H. Charge III (19 D.B. 87)— The [JJJ and KKK] Case
The board concurs in the Hearing Committee’s determination to dismiss Charge III (19 D.B. 87). Respondent did not violate the following Disciplinary Rules:
(1) D.R. 1-102(A)(4) — which prohibits an attorney from engaging in conduct involving dishonesty, fraud, deceit, or misrepresentation;
(2) D.R. 1-102(A)(5) — which prohibits an attorney from engaging in conduct that is prejudicial to the administration of justice;
(3) D.R. 1-102(A)(6) — which prohibits an attorney from engaging in other conduct which adversely reflects on fitness to practice law;
(4) D.R. 7-102(A)(l) — which prohibits an attorney from filing a suit, asserting a position, conducting a defense, delaying a trial, or taking other action on *626behalf of a client when he knows or when it is obvious that such action would serve merely to harass or maliciously injure another;
(5) D.R. 7-102(A)(2) — which prohibits an attorney from knowingly advancing a claim or defense that is unwarranted under existing law, except that such a claim or defense may be advanced when it can be supported by a good faith argument for extension, modification or reversal of existing law;
(6) D.R. 7-102(A)(3) — which prohibits an attorney from concealing or knowingly failing to disclose that which he is required by law to reveal;
(7) D.R. 7-102(A)(5) — which prohibits an attorney during his representation of a client from knowingly making a false statement of law or fact; and
(8) D.R. 7-106(C)(5) — which prohibits an attorney from failing to comply with known local customs of courtesy or practice of the law or a particular tribunal without giving opposing counsel timely notice of his intent not to comply.
VI. DETERMINATION
The Disciplinary Board of the Supreme Court of Pennsylvania hereby determines that the respondent shall receive a private reprimand. The board further recommends that pursuant to Rule 208(g) Pa.R.D.E., respondent be directed to pay the necessary expenses incurred in the investigation and prosecution of this proceeding.
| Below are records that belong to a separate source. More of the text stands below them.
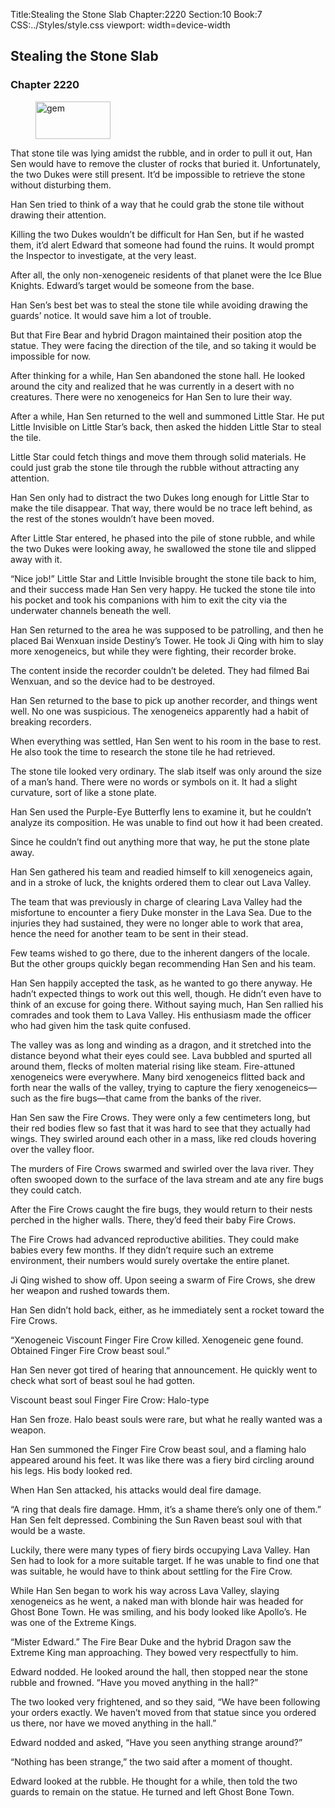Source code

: Title:Stealing the Stone Slab 
Chapter:2220 
Section:10 
Book:7 
CSS:../Styles/style.css 
viewport: width=device-width
  
## Stealing the Stone Slab
### Chapter 2220 
<figure>
	<img src="../Images/gem.gif" alt="gem" id="gem" width="120" height="60" />
</figure>
  

  
  That stone tile was lying amidst the rubble, and in order to pull it out, Han Sen would have to remove the cluster of rocks that buried it. Unfortunately, the two Dukes were still present. It’d be impossible to retrieve the stone without disturbing them.

Han Sen tried to think of a way that he could grab the stone tile without drawing their attention.

Killing the two Dukes wouldn’t be difficult for Han Sen, but if he wasted them, it’d alert Edward that someone had found the ruins. It would prompt the Inspector to investigate, at the very least.

After all, the only non-xenogeneic residents of that planet were the Ice Blue Knights. Edward’s target would be someone from the base.

Han Sen’s best bet was to steal the stone tile while avoiding drawing the guards’ notice. It would save him a lot of trouble.

But that Fire Bear and hybrid Dragon maintained their position atop the statue. They were facing the direction of the tile, and so taking it would be impossible for now.

After thinking for a while, Han Sen abandoned the stone hall. He looked around the city and realized that he was currently in a desert with no creatures. There were no xenogeneics for Han Sen to lure their way.

After a while, Han Sen returned to the well and summoned Little Star. He put Little Invisible on Little Star’s back, then asked the hidden Little Star to steal the tile.

Little Star could fetch things and move them through solid materials. He could just grab the stone tile through the rubble without attracting any attention.

Han Sen only had to distract the two Dukes long enough for Little Star to make the tile disappear. That way, there would be no trace left behind, as the rest of the stones wouldn’t have been moved.

After Little Star entered, he phased into the pile of stone rubble, and while the two Dukes were looking away, he swallowed the stone tile and slipped away with it.

“Nice job!” Little Star and Little Invisible brought the stone tile back to him, and their success made Han Sen very happy. He tucked the stone tile into his pocket and took his companions with him to exit the city via the underwater channels beneath the well.

Han Sen returned to the area he was supposed to be patrolling, and then he placed Bai Wenxuan inside Destiny’s Tower. He took Ji Qing with him to slay more xenogeneics, but while they were fighting, their recorder broke.

The content inside the recorder couldn’t be deleted. They had filmed Bai Wenxuan, and so the device had to be destroyed.

Han Sen returned to the base to pick up another recorder, and things went well. No one was suspicious. The xenogeneics apparently had a habit of breaking recorders.

When everything was settled, Han Sen went to his room in the base to rest. He also took the time to research the stone tile he had retrieved.

The stone tile looked very ordinary. The slab itself was only around the size of a man’s hand. There were no words or symbols on it. It had a slight curvature, sort of like a stone plate.

Han Sen used the Purple-Eye Butterfly lens to examine it, but he couldn’t analyze its composition. He was unable to find out how it had been created.

Since he couldn’t find out anything more that way, he put the stone plate away.

Han Sen gathered his team and readied himself to kill xenogeneics again, and in a stroke of luck, the knights ordered them to clear out Lava Valley.

The team that was previously in charge of clearing Lava Valley had the misfortune to encounter a fiery Duke monster in the Lava Sea. Due to the injuries they had sustained, they were no longer able to work that area, hence the need for another team to be sent in their stead.

Few teams wished to go there, due to the inherent dangers of the locale. But the other groups quickly began recommending Han Sen and his team.

Han Sen happily accepted the task, as he wanted to go there anyway. He hadn’t expected things to work out this well, though. He didn’t even have to think of an excuse for going there. Without saying much, Han Sen rallied his comrades and took them to Lava Valley. His enthusiasm made the officer who had given him the task quite confused.

The valley was as long and winding as a dragon, and it stretched into the distance beyond what their eyes could see. Lava bubbled and spurted all around them, flecks of molten material rising like steam. Fire-attuned xenogeneics were everywhere. Many bird xenogeneics flitted back and forth near the walls of the valley, trying to capture the fiery xenogeneics—such as the fire bugs—that came from the banks of the river.

Han Sen saw the Fire Crows. They were only a few centimeters long, but their red bodies flew so fast that it was hard to see that they actually had wings. They swirled around each other in a mass, like red clouds hovering over the valley floor.

The murders of Fire Crows swarmed and swirled over the lava river. They often swooped down to the surface of the lava stream and ate any fire bugs they could catch.

After the Fire Crows caught the fire bugs, they would return to their nests perched in the higher walls. There, they’d feed their baby Fire Crows.

The Fire Crows had advanced reproductive abilities. They could make babies every few months. If they didn’t require such an extreme environment, their numbers would surely overtake the entire planet.

Ji Qing wished to show off. Upon seeing a swarm of Fire Crows, she drew her weapon and rushed towards them.

Han Sen didn’t hold back, either, as he immediately sent a rocket toward the Fire Crows.

“Xenogeneic Viscount Finger Fire Crow killed. Xenogeneic gene found. Obtained Finger Fire Crow beast soul.”

Han Sen never got tired of hearing that announcement. He quickly went to check what sort of beast soul he had gotten.

Viscount beast soul Finger Fire Crow: Halo-type

Han Sen froze. Halo beast souls were rare, but what he really wanted was a weapon.

Han Sen summoned the Finger Fire Crow beast soul, and a flaming halo appeared around his feet. It was like there was a fiery bird circling around his legs. His body looked red.

When Han Sen attacked, his attacks would deal fire damage.

“A ring that deals fire damage. Hmm, it’s a shame there’s only one of them.” Han Sen felt depressed. Combining the Sun Raven beast soul with that would be a waste.

Luckily, there were many types of fiery birds occupying Lava Valley. Han Sen had to look for a more suitable target. If he was unable to find one that was suitable, he would have to think about settling for the Fire Crow.

While Han Sen began to work his way across Lava Valley, slaying xenogeneics as he went, a naked man with blonde hair was headed for Ghost Bone Town. He was smiling, and his body looked like Apollo’s. He was one of the Extreme Kings.

“Mister Edward.” The Fire Bear Duke and the hybrid Dragon saw the Extreme King man approaching. They bowed very respectfully to him.

Edward nodded. He looked around the hall, then stopped near the stone rubble and frowned. “Have you moved anything in the hall?”

The two looked very frightened, and so they said, “We have been following your orders exactly. We haven’t moved from that statue since you ordered us there, nor have we moved anything in the hall.”

Edward nodded and asked, “Have you seen anything strange around?”

“Nothing has been strange,” the two said after a moment of thought.

Edward looked at the rubble. He thought for a while, then told the two guards to remain on the statue. He turned and left Ghost Bone Town.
Ms. Heh did not participate in the adjudication.ORDER
And now, August 9, 1990, upon consideration of the report and recommendation of Hearing Committee [ ] filed March 15, 1990; it is hereby ordered that *627the said [respondent] of [ ] be subjected to private reprimand by the Disciplinary Board of the Supreme Court of Pennsylvania as provided in Rule 204(a)(5) of the Pennsylvania Rules of Disciplinary Enforcement. Costs are to be paid by the respondent.